Knockdown of c-Myc up- regulates transcription of self defense genes. A. c-Myc knockdown decreased the protein level of c-Myc. Cells were transfected with 50 nM c-Myc-siRNA or control siRNA for 48 h. c-Myc and Nrf2 proteins were then detected by western blot analyses. B. c-Myc knockdown increases the expression of GCLC (black columns) and GCLM (net columns) mRNA. HBE1 cells were transfected with control si-RNA or 50 nM c-Myc-siRNA. Following 24 h of transfection cells were treated or untreated with HNE for 18 h and mRNA expression was measured. Cells were also treated with 10 μM HNE alone. C. c-Myc knockdown increases the expression of NQO1 (black columns) and NQO2 (net columns) mRNA. HBE1 cells were transfected with control siRNA or 50 nM c-Myc–siRNA. Following 24 h transfection cells were treated or untreated with HNE for 18 h. Cells were treated with 10 μM HNE alone and mRNA expression were analyzed by RT-PCR. C. Results are reported as mean ± S.E for four independent experiments. * p<0.05, significantly different from control. ** p<0.01, significantly different from its control.

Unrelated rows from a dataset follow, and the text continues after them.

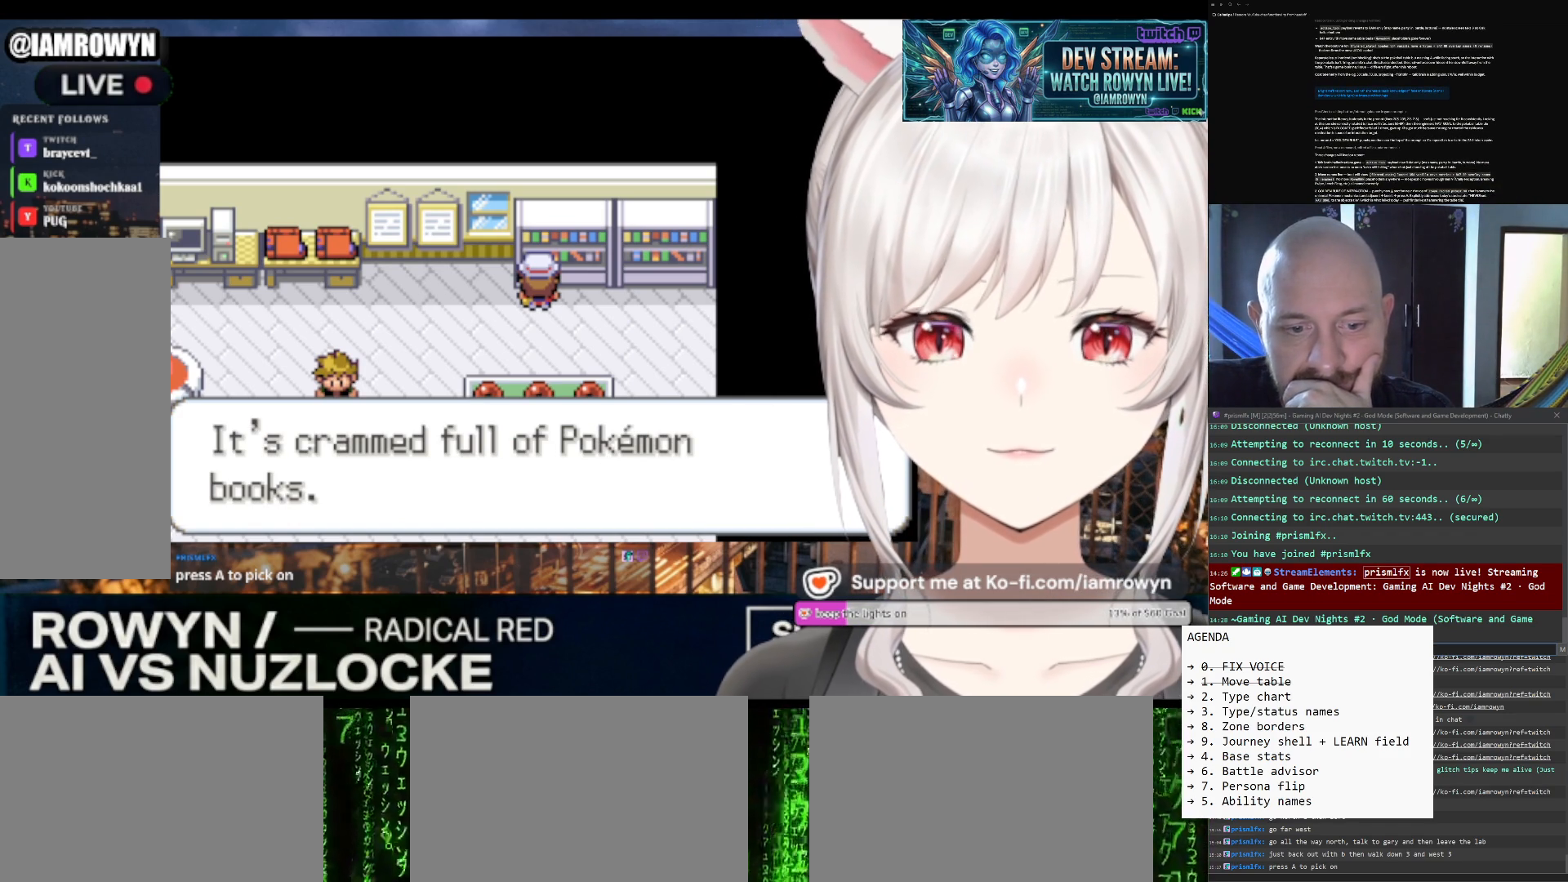
{"buttons": ["DPAD_LEFT"], "events": []}
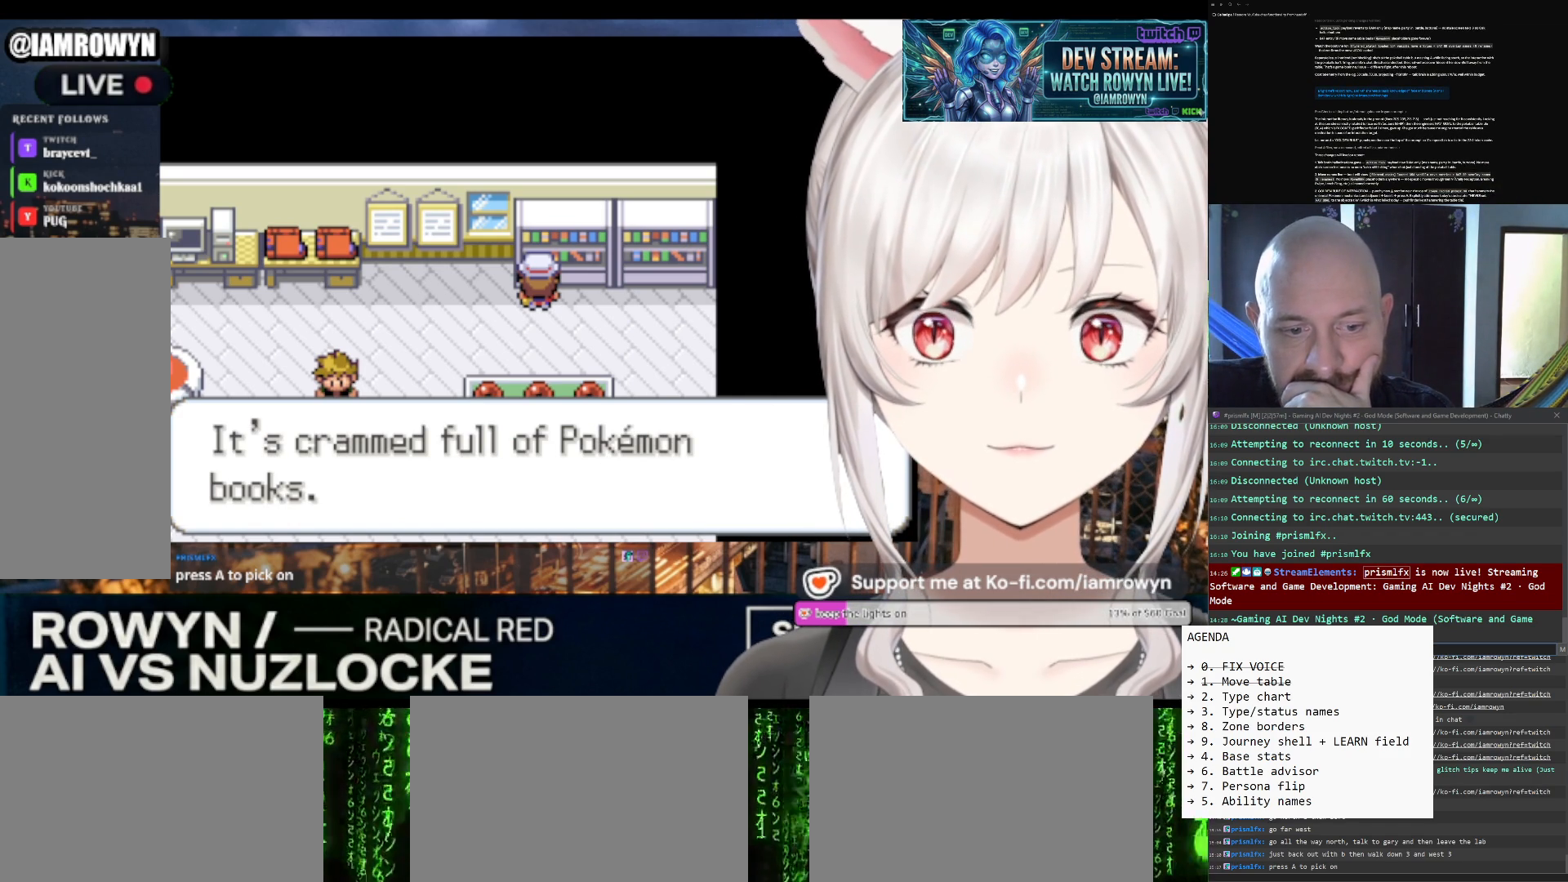
{"buttons": ["DPAD_LEFT"], "events": []}
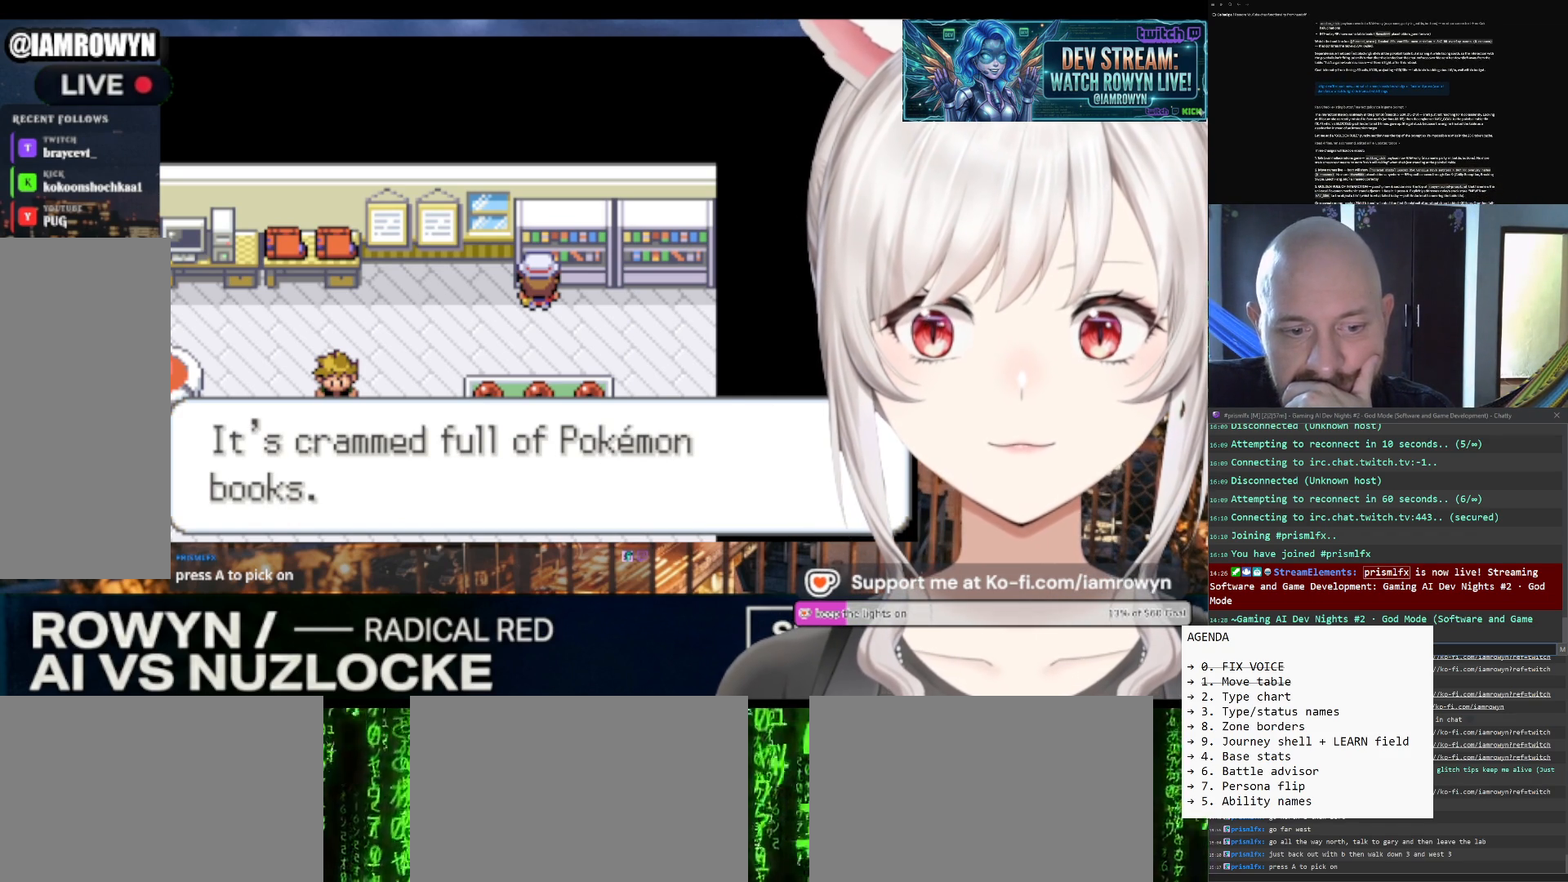
{"buttons": ["DPAD_LEFT"], "events": []}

HBE1 cells were transfected with 50 nM c-Myc-siRNA for 24 h in order to silence c-Myc expression and subjected to RT-PCR. Both GCLC and GCLM mRNAs were increased by 5.3 and 6.1 fold, respectively following knock down of c-Myc (Fig. 4B). When cells were exposed to 10 μM HNE, which causes maximal induction, the expression of GCLC and GCLM increased by 3.3 and 2.6 fold, respectively. When a combined treatment of HNE and c-Myc-siRNA was applied to cells, the expression of both GCLC or GCLM was also significantly greater than the control (Fig. 4B). Similar increments, but with lower magnitude, were observed for the expression of NQO1 and NQO2 mRNAs following silencing of c-Myc (Fig. 4C). Again, the combined effect of HNE and c-Myc-siRNA was also significantly greater than the control (Fig. 4C).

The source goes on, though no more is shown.